start Material

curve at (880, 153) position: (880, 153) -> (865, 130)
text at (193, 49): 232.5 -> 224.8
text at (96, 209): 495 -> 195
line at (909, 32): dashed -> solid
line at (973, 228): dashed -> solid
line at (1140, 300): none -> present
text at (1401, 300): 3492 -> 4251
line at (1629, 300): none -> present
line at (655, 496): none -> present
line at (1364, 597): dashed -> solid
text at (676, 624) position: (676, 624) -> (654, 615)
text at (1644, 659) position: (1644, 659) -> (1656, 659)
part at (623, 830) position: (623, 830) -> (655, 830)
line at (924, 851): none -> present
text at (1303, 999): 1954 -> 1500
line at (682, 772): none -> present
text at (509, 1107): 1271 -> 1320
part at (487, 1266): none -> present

end Material

— What to work on —
Retype every line of the data above verbatim, preserving each character and the original order.

— Complete output —
curve at (880, 153) position: (880, 153) -> (865, 130)
text at (193, 49): 232.5 -> 224.8
text at (96, 209): 495 -> 195
line at (909, 32): dashed -> solid
line at (973, 228): dashed -> solid
line at (1140, 300): none -> present
text at (1401, 300): 3492 -> 4251
line at (1629, 300): none -> present
line at (655, 496): none -> present
line at (1364, 597): dashed -> solid
text at (676, 624) position: (676, 624) -> (654, 615)
text at (1644, 659) position: (1644, 659) -> (1656, 659)
part at (623, 830) position: (623, 830) -> (655, 830)
line at (924, 851): none -> present
text at (1303, 999): 1954 -> 1500
line at (682, 772): none -> present
text at (509, 1107): 1271 -> 1320
part at (487, 1266): none -> present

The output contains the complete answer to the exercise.